The [doom example][vdoom] is still only one file that doesn't even compile
anymore.
[vdoom]: https://github.com/vlang/doom
I really do like how it handles extern functions though, you just declare them
without bodies like C. Then it just figures things out for you. I wonder if this
works with syscall functions too.
### The Compiler Generates Direct Machine Code
In my testing I was unable to figure out how to get the V compiler to generate
direct machine code. Until an example of this is released, I am quite skeptical
of this claim.
---
Overall, V is a work in progress. It has made a lot of progress since the last
time I talked about it, but the 1.0 release promise has been shattered. If I was
going to suggest anything to the V author, don't give release dates or
timetables. This kind of thing needs to be ready when it's ready and no sooner.

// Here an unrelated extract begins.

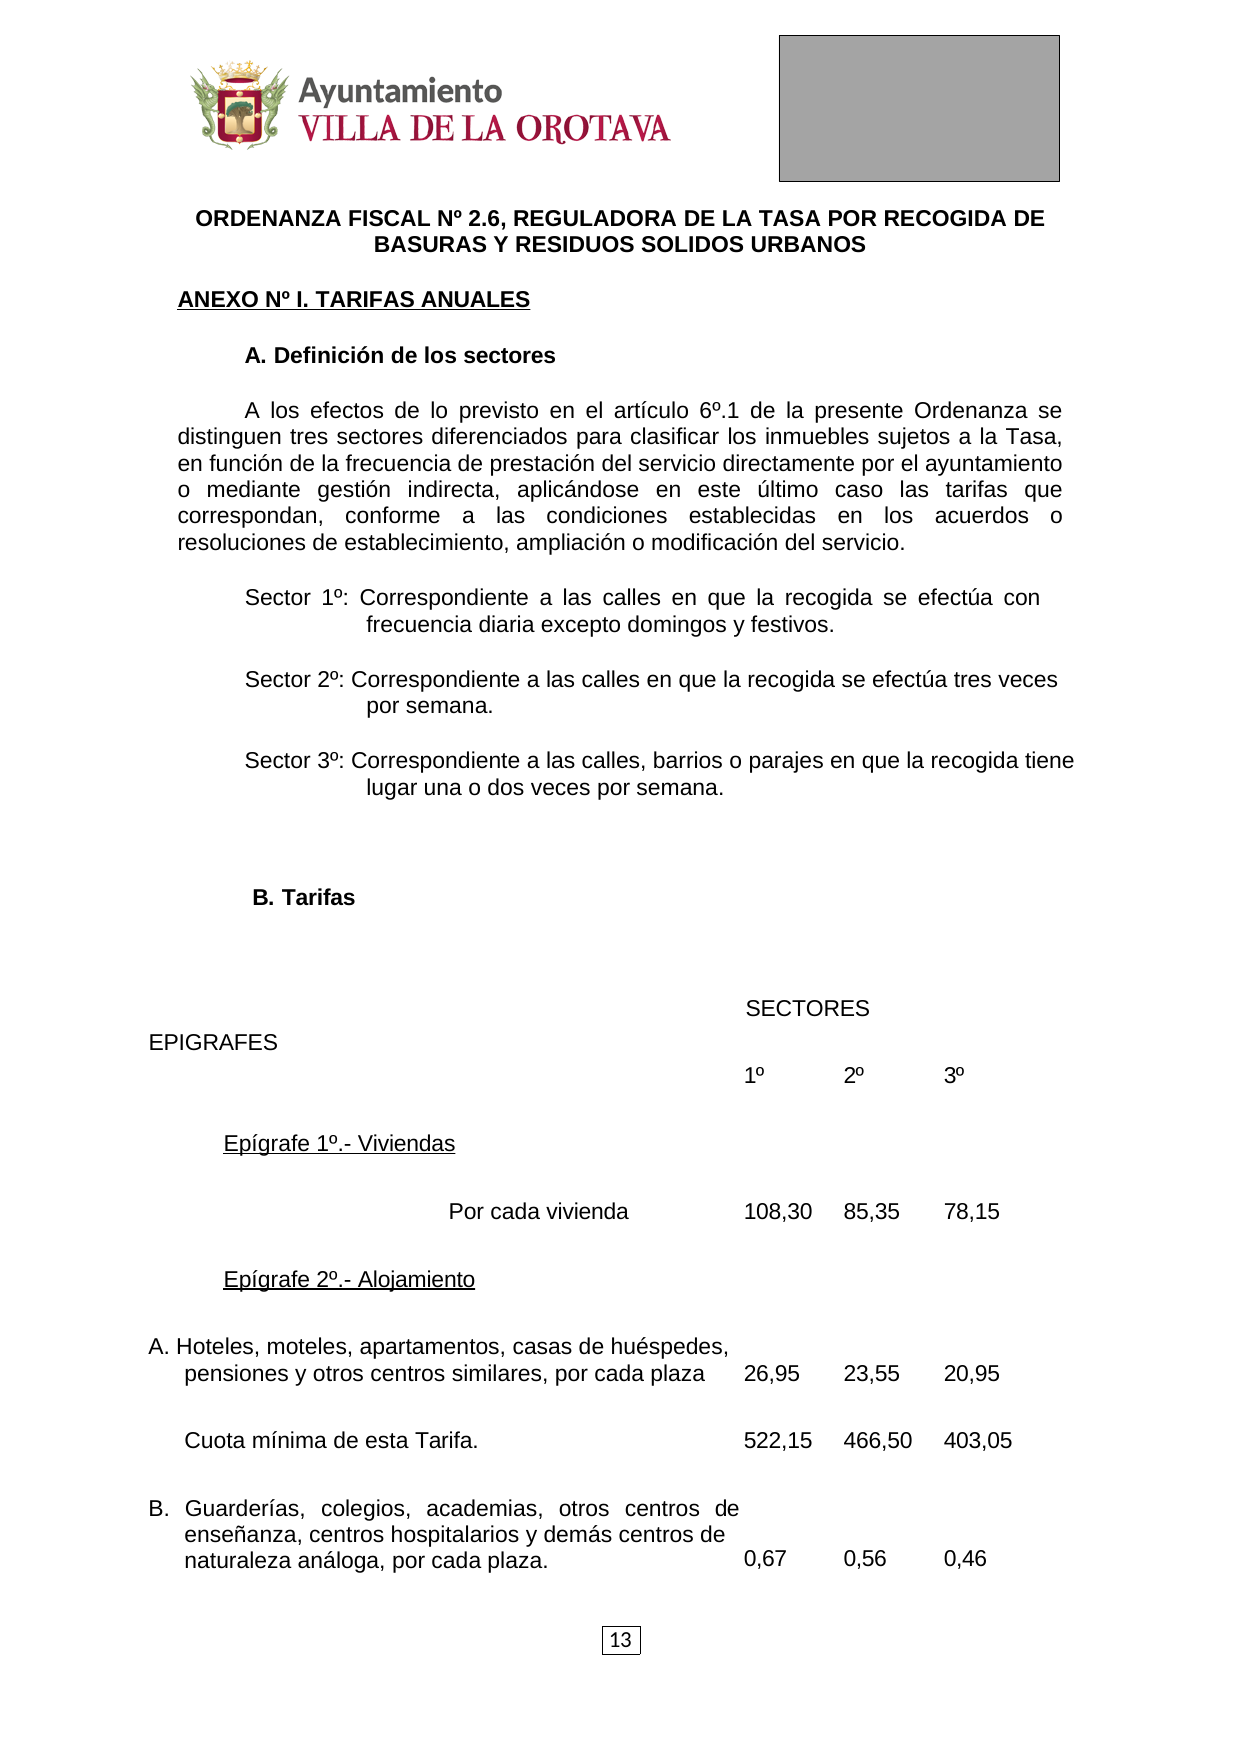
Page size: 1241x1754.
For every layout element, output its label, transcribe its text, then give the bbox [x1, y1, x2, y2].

Also if you are writing a compiler and posting benchmarks, please make my life
easier when trying to verify them. Put the entire repo you're using for the
benchmarks somewhere. Include the exact commands you used to collect those
benchmarks. Make it obvious how they were collected, what hardware they were run
on, etc. This stuff really helps a lot when trying to verify them. Otherwise I
have to guess, and I might get it wrong. I don't know if my benchmark is an entirely
fair one, but given the lack of information on how to replicate it it's probably
going to have to do.
> Dont ever, ever try to lie to the Internet, because they will catch you. They
> will deconstruct your spin. They will remember everything you ever say for
> eternity.
\- Gabe Newell